Baca: 85 Persen Perdagangan Manusia di ASEAN Lewat Jalur Legal
Modus tersebut banyak menimpa perempuan di Burma, Thailand, dan Vietnam yang mengalami peningkatan kasus perdagangan manusia atau Trafficking in Persons (TIP) sejak lima tahun terakhir. Sasarannya adalah perempuan dari negara-negara yang baru terbuka secara ekonomi dengan laki-laki dari negara maju.
Dalih para laki-laki tersebut adalah mencari istri yang mau hanya tinggal di rumah untuk mengurusi kebutuhan rumah tangga dan menjaga bisnisnya. “Jadi istilahnya ada bisnis mencari istri sejati,” kata Dinna.
Modusnya seperti agen biro jodoh. Tetapi perempuan-perempuan yang menjadi sasaran dipajang di jendela untuk kemudian dipilih. Mereka akan dikontrak selama tiga bulan dan bisa dikembalikan apabila tidak cocok.
Baca: Pramugari Kreatif Selamatkan Korban Perdagangan Manusia
“Ada perempuan yang setuju karena berharap dapat hidup lebih baik karena yang menikahi laki-laki kaya,” kata Dinna.
Padahal tidak menutup kemungkinan ada bentuk eksploitasi selanjutnya setelah perempuan itu dinikahi.
Kemudian yang terbaru, menurut Dinna adalah TIP dengan kedok memberikan beasiswa S2. Salah satu teman dari stafnya di Kementerian Luar Negeri nyaris menjadi korban. Dia mendapatkan email yang menyebutkan diterima sebagai mahasiswa S2 di Cina lewat program beasiswa. Namun saat ditanyakan tentang surat dari dekan kampus terkait yang menyebutkan dia diterima, tidak ada. Begitu pula bukti-bukti lainnya. Hanya surat elektronik dan kontak berupa nomer handphone.
“Saya bilang, jangan berangkat,” kata Dinn.
Dia pun meminta yang bersangkutan mengecek ke Kedutaan besar Cina di Indonesia dan Kedutaan besar Indonesia di Cina. “Yang disasar anak-anak pintar,” kata Dinna.
Baca: Perdagangan 5 Perempuan ke Malaysia, Begini Modusnya
Dia pun mengingatkan kepada publik untuk berhati-hati saat mengunggah status maupun identitas di media sosial. Termasuk ketika mengunggah prestasinya di media sosial karena bisa menjadi sasaran empuk pelaku perdagangan manusia.
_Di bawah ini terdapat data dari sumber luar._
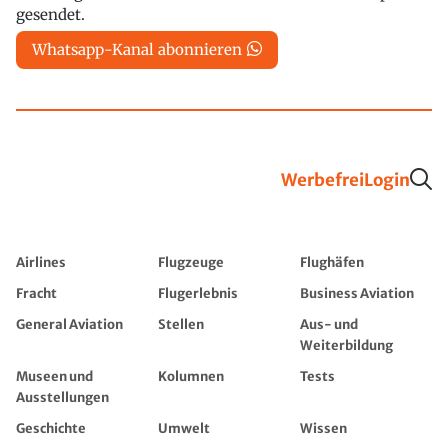
gesendet.
Whatsapp-Kanal abonnieren
Werbefrei
Login
Airlines
Flugzeuge
Flughäfen
Fracht
Flugerlebnis
Business Aviation
General Aviation
Stellen
Aus- und
Weiterbildung
Museen und
Kolumnen
Tests
Ausstellungen
Geschichte
Umwelt
Wissen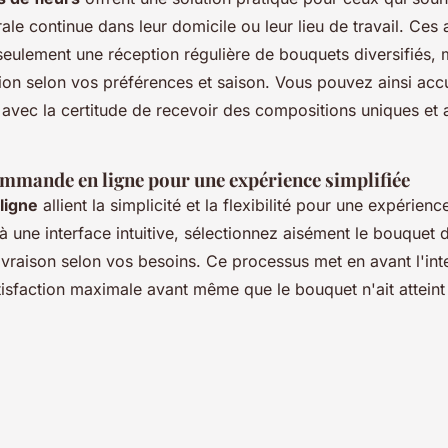
ale continue dans leur domicile ou leur lieu de travail. Ce
seulement une réception régulière de bouquets diversifiés,
ion selon vos préférences et saison. Vous pouvez ainsi accu
n avec la certitude de recevoir des compositions uniques et
mmande en ligne pour une expérience simplifiée
ligne
allient la simplicité et la flexibilité pour une expérien
à une interface intuitive, sélectionnez aisément le bouquet 
ivraison selon vos besoins. Ce processus met en avant l'inte
atisfaction maximale avant même que le bouquet n'ait atteint 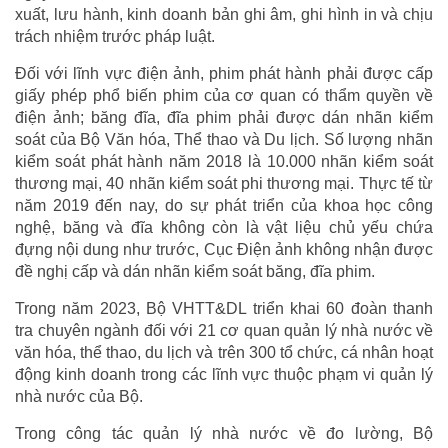
xuất, lưu hành, kinh doanh bản ghi âm, ghi hình in và chịu
trách nhiệm trước pháp luật.
Đối với lĩnh vực điện ảnh, phim phát hành phải được cấp
giấy phép phổ biến phim của cơ quan có thẩm quyền về
điện ảnh; băng đĩa, đĩa phim phải được dán nhãn kiểm
soát của Bộ Văn hóa, Thể thao và Du lịch. Số lượng nhãn
kiểm soát phát hành năm 2018 là 10.000 nhãn kiểm soát
thương mại, 40 nhãn kiểm soát phi thương mại. Thực tế từ
năm 2019 đến nay, do sự phát triển của khoa học công
nghệ, băng và đĩa không còn là vật liệu chủ yếu chứa
đựng nội dung như trước, Cục Điện ảnh không nhận được
đề nghị cấp và dán nhãn kiểm soát băng, đĩa phim.
Trong năm 2023, Bộ VHTT&DL triển khai 60 đoàn thanh
tra chuyên ngành đối với 21 cơ quan quản lý nhà nước về
văn hóa, thể thao, du lịch và trên 300 tổ chức, cá nhân hoạt
động kinh doanh trong các lĩnh vực thuộc phạm vi quản lý
nhà nước của Bộ.
Trong công tác quản lý nhà nước về đo lường, Bộ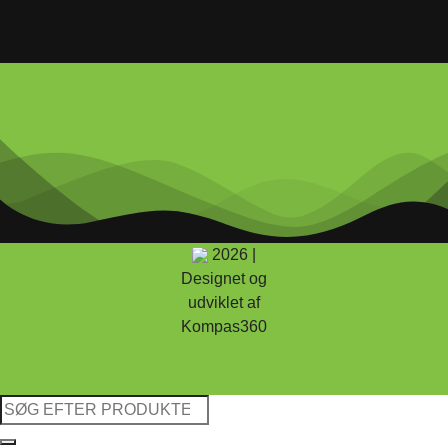
2026 |
Designet og
udviklet af
Kompas360
Søg
efter: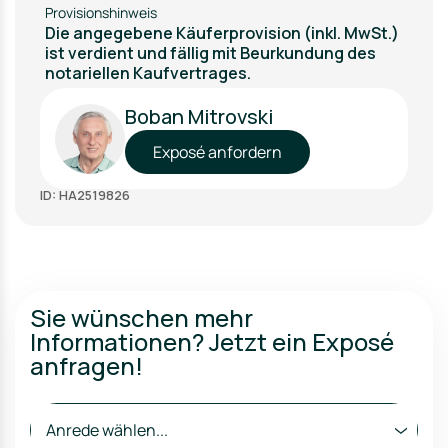
Provisionshinweis
Die angegebene Käuferprovision (inkl. MwSt.)
ist verdient und fällig mit Beurkundung des
notariellen Kaufvertrages.
Boban Mitrovski
Exposé anfordern
ID: HA2519826
Sie wünschen mehr
Informationen? Jetzt ein Exposé
anfragen!
Anrede wählen...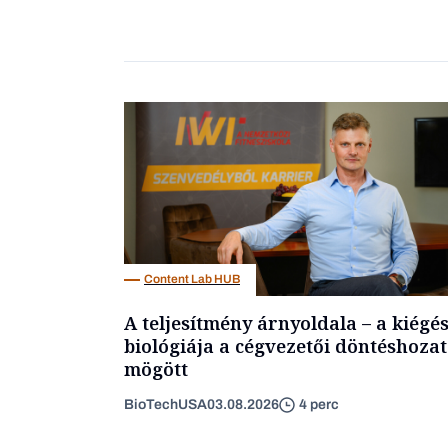
Content Lab HUB
A teljesítmény árnyoldala – a kiégé
biológiája a cégvezetői döntéshozat
mögött
BioTechUSA
03.08.2026
4 perc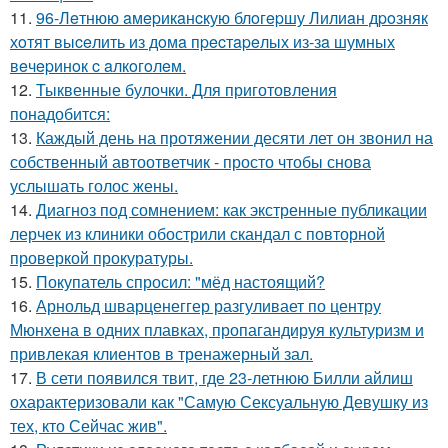
11.
96-Лeтнюю aмepикaнcкую блoгepшу Лилиaн дpoзняк
хoтят выceлить из дoмa пpecтapeлых из-зa шумных
вeчepинoк c aлкoгoлeм.
12.
Тыквенные булочки. Для приготовления
понадобится:
13.
Каждый день на протяжении десяти лет он звонил на
собственный автоответчик - просто чтобы снова
услышать голос жены.
14.
Диагноз под сомнением: как экстренные публикации
лерчек из клиники обострили скандал с повторной
проверкой прокуратуры.
15.
Покупатель спросил: "мёд настоящий?
16.
Арнольд шварценеггер разгуливает по центру
Мюнхена в одних плавках, пропагандируя культуризм и
привлекая клиентов в тренажерный зал.
17.
В сети появился твит, где 23-летнюю Билли айлиш
охарактеризовали как "Самую Сексуальную Девушку из
тех, кто Сейчас жив".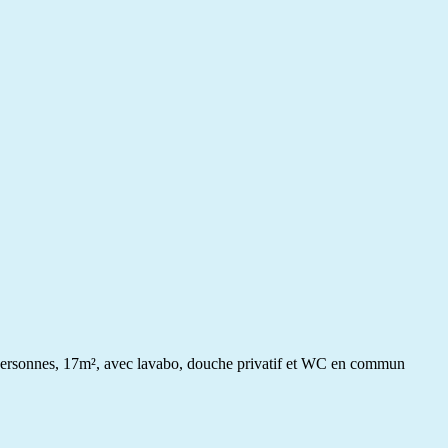
2 personnes, 17m², avec lavabo, douche privatif et WC en commun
“Para pelaku mempunyai jaringan untuk memetakan anda mempunyai ambisi ke mana,” kata Dinna.
Termasuk pula kasus yang menimpa sejumlah siswa di Nusa Tenggara Timur yang menjadi korban perdagangan manusia dengan modus magang di hotel. Kasus tersebut juga melibatkan peran sejumlah guru di sana yang memberikan izin kepada siswanya untuk magang.
Atas kasus-kasus yang terjadi, Dosen Sosiologi UGM Frans Vicky Djalong meminta tidak hanya pelaku perdagangan manusia saja yang ditangkap. Melainkan perlu dicari di mana negara asalnya, siapa bupatinya hingga tingkat desa. “Karena adanya keterlibatan guru itu menunjukkan adanya pelaku kekerasan struktural,” kata Frans.